I needed to make a new house rule today. If you haven’t read my short post on house rules just clink on the link.
Today I found lots of snack garbage in my daughter’s room.
This is a problem because our dog eats the garbage and gets sick.
I was disappointed because it’s expensive to fix the dog and not being neat about your room isn’t a good quality. I’ve talked with Celina (my daughter) about this before.
This time I said: You’re not responsibly eating in your room because I found lots of snack garbage not being thrown away properly.
As a result, the new rule is; no more eating snacks in the room.
If you don’t follow the rule, what should happen?
Daughter: Take my phone for a week.
Me: Okay, thank you.
There was no fighting, no anger and no bad feelings.
My daughter knows I love her. She also knows I am the boss and what I say about rules is based on the good of the group not just for me. I think this is a good example of leadership as a parent.
One week later: While cleaning I found snack trash again in my daughter’s room.
When she came home I made sure to connect with her by talking about her day.
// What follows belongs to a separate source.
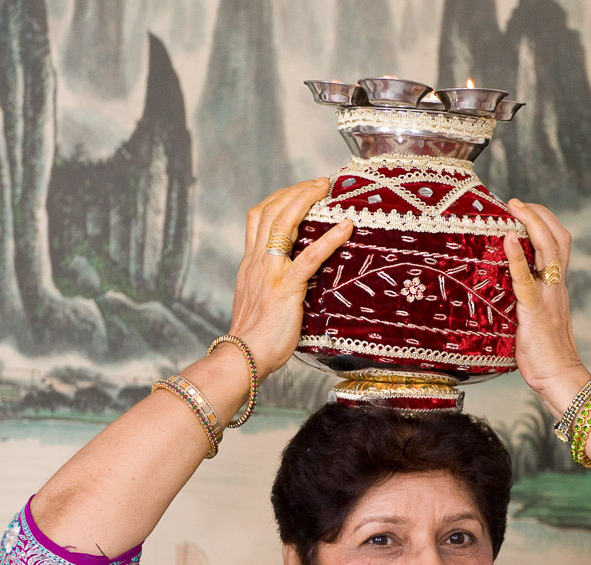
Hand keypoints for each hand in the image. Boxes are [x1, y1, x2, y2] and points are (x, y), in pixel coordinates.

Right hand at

I also reminded her how proud I am that she is doing such a good job at school.
Then I said, by the way, have you been eating snacks in the room again thus breaking the house rule?
She said yes and as a result lost her new iphone 5 for one week.
I told her it breaks my heart to have to do this but she made the consequence.
Some important notes:
Many parents can’t wait for the child to get home so they can punish them for breaking a rule. It’s as if they can’t wait to catch their child doing something wrong. (I like to catch them doing something right). This is not effective for maintaining a heartfelt loving relationship. I know because in the past as soon as Celina returned home I would tell her about something she did wrong. I would even role play in my mind about how I was going to get her. (I had control issues) This puts the love between parent and child at risk.
Always connect first is a key ingredient
Second, never say “it’s okay but next time”. This means your rules are not important because you don’t enforce them. This sends a message to the child that you are not a real leader.
When you enforce the rule it should hurt
I felt bad taking Celina’s phone. She knew I did. I did not enjoy it. However, some parents are vindictive when they enforce rules. This too will thicken the wall between parent and child. The thicker the wall, the less influencing power you’ll have in the relationship.
Punishing your child should not be a chance for you to feel superior. It’s not a chance for you to feel good. What’s been working well for me is when we are both disappointed over the behavior and consequences.